The pain would be intense enough for me to silence the obsessive depressive thoughts that had taken over my mind. Instead I could just focus on the physical pain. I found myself starting to calm down. I’d wipe away the blood, and cover up the scars by wearing long-sleeved shirts.
At the time, I didn’t know that scratching was a common form of self-injury. I thought I was crazy. But eventually, when my depression and anxiety became more severe, I got the help I needed. It took therapy and a few tries with different types of medications, but eventually, I found relief. And that’s when I started thinking about other people who self-injured. Though my behavior was definitely self-destructive, I knew that other people were far worse off than I was. Scratching to the point of drawing blood is unhealthy, but then there’s cutting.
The thing that concerns me most about cutting is that it’s so dangerous. People rarely self-injure with the intent of suicide. And though a lot of people think that cutters hurt themselves for attention, this is rarely the case. It’s a coping mechanism. Like how I used scratching to distract from my emotional pain, cutters cut themselves to release emotional tension and anxiety.
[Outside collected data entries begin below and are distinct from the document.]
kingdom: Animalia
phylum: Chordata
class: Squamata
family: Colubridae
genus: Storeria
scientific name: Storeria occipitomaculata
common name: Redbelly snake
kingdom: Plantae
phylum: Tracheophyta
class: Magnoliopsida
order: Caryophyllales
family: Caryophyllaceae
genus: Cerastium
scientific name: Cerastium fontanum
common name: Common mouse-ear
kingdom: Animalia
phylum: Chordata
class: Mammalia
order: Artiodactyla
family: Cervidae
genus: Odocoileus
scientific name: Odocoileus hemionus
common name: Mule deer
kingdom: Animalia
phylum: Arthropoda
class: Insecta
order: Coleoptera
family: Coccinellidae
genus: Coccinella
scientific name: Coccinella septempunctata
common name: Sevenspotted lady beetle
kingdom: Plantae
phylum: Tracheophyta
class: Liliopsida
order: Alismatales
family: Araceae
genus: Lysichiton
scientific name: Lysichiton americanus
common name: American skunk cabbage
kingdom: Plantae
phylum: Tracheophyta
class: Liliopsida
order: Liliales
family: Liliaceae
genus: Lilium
But what a lot of cutters don’t know is that they can easily kill themselves without even trying. All it takes is one cut that goes just a little too deep, in just the right spot, and the person can die. It’s inexcusable that so many teenagers don’t know this about cutting. It should be something that is taught in health classes when topics about depression and self-injury are brought up. But what’s worse is when teens do know that they can die from it, but just don’t care. Teens should be getting help before they ever reach this point.
Teenagers all over the country are affected by anxiety and depression, and far too many take out their pains on themselves. Self-injury comes in many forms: scratching, cutting, pulling out hair, and even burning one’s skin. The release felt from hurting oneself can be addicting, and can escalate into more severe forms of self-harm.
The thing about self-injury is that though it may allow people to feel temporary relief, it is not a long-term solution to any problem. Teens who feel badly enough to hurt themselves need more help than self-injuring can provide. The most important thing is recognizing that it’s okay to ask for help. I believe that anyone who knows a self-injurer should urge them to talk to somebody. Therapy can seem intimidating, but it is a necessary step to take on the road to recovery.
I cannot describe the relief I felt when I no longer relied on making myself bleed to feel better. It is my point of view that more resources be available to self-injurious teenagers. Everyone should have access to the help and education that can help them recover. More information should be provided to teens about the dangers of cutting, and the futility of self-injury. My journey with self-harm ended with recovery, but not everybody’s story ends that way. It’s imperative for this generation of teens to be well-informed about self-injury, and to be provided with all of the resources that can offer both prevention and treatment.